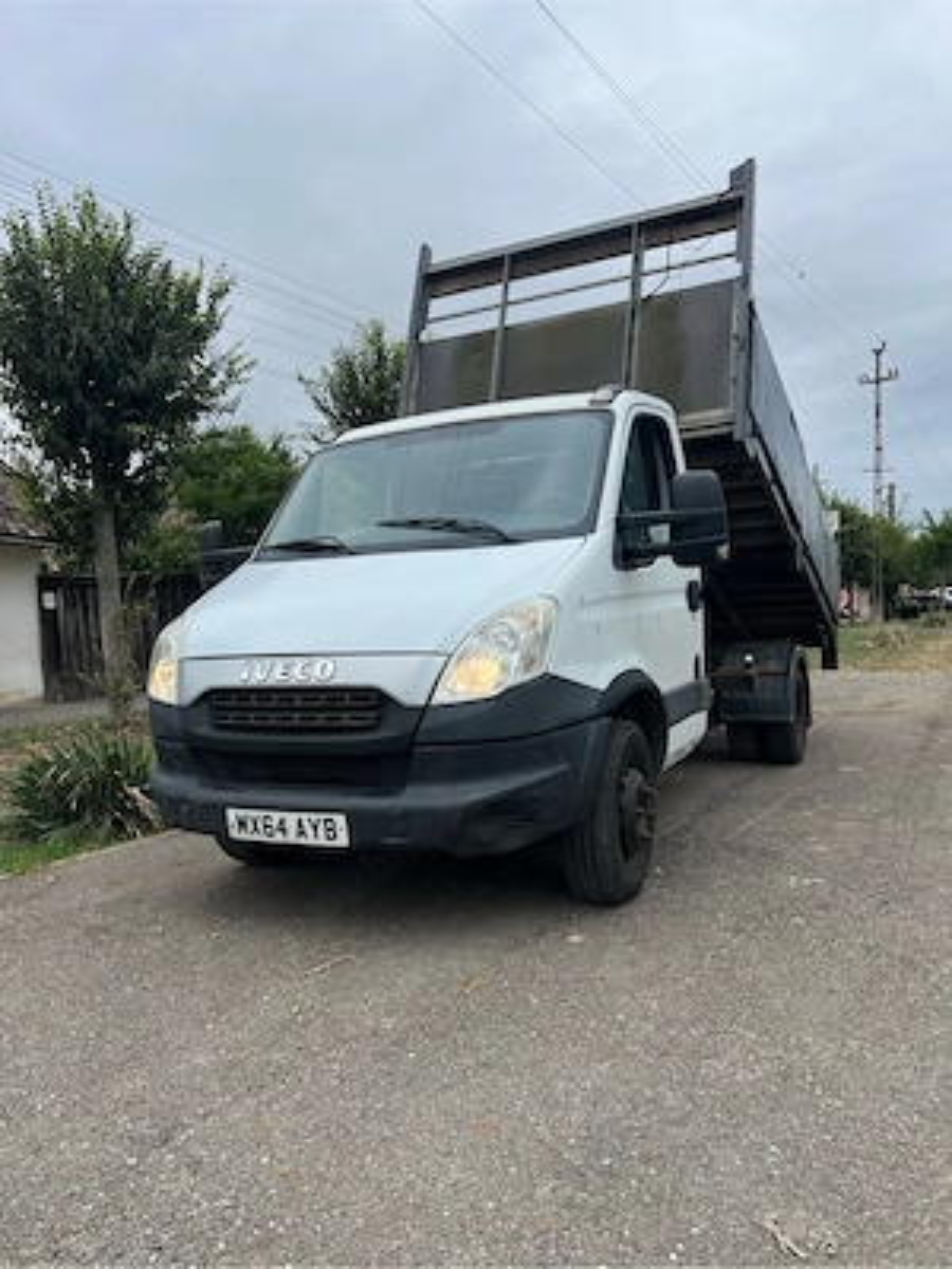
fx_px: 953
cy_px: 634
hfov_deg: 53.1
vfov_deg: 67.3
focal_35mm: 26
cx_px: 476
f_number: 1.5
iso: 50
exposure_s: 1/2762
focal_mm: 5.7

Work order: Because only the text is wanted, repeat all the entries exactly and leave out the pictures.

Result of the exercise:
fx_px: 953
cy_px: 634
hfov_deg: 53.1
vfov_deg: 67.3
focal_35mm: 26
cx_px: 476
f_number: 1.5
iso: 50
exposure_s: 1/2762
focal_mm: 5.7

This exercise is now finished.